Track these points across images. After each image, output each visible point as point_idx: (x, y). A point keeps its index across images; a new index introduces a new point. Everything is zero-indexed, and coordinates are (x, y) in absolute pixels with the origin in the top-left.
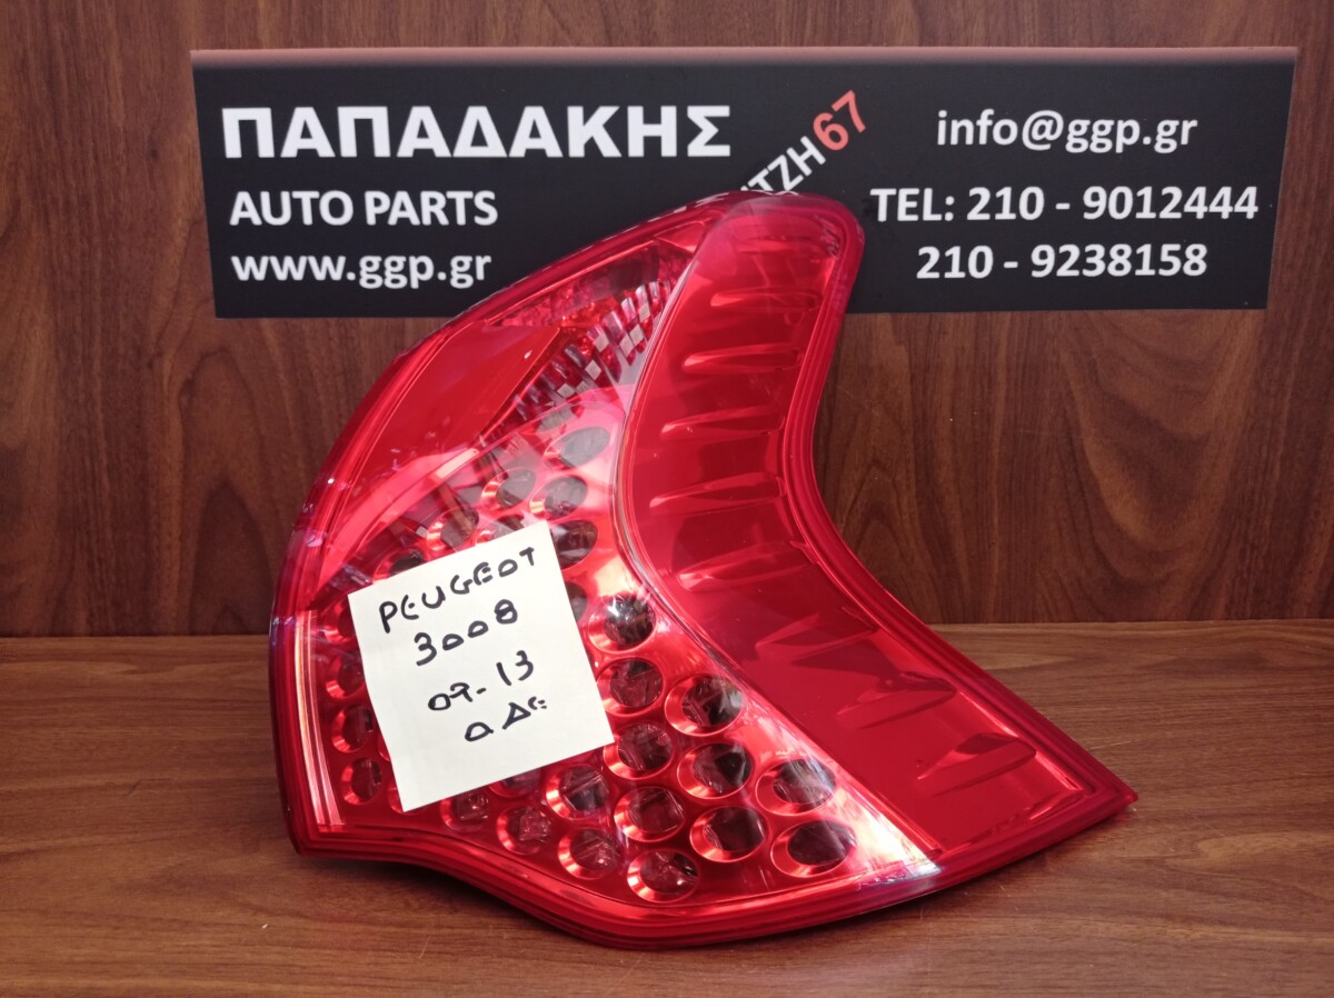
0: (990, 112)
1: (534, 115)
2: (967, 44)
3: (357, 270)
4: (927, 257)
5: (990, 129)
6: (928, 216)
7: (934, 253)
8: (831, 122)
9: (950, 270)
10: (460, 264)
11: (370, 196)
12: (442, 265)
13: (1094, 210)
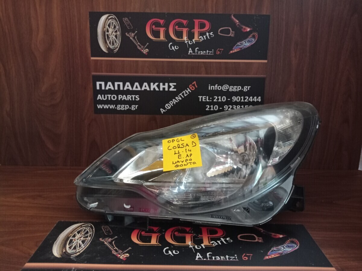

******************************

What the task requires ::
Reproduce the records above verbatim, line for line, with every omitted picture left out.

Output ::
Track these points across images. After each image, output each visible point as point_idx: (x, y). A point keeps its index across images; a new index introduces a new point. Everything is zero-indexed, and coordinates are (x, y) in absolute pixels with the origin in the top-left.
0: (990, 112)
1: (534, 115)
2: (967, 44)
3: (357, 270)
4: (927, 257)
5: (990, 129)
6: (928, 216)
7: (934, 253)
8: (831, 122)
9: (950, 270)
10: (460, 264)
11: (370, 196)
12: (442, 265)
13: (1094, 210)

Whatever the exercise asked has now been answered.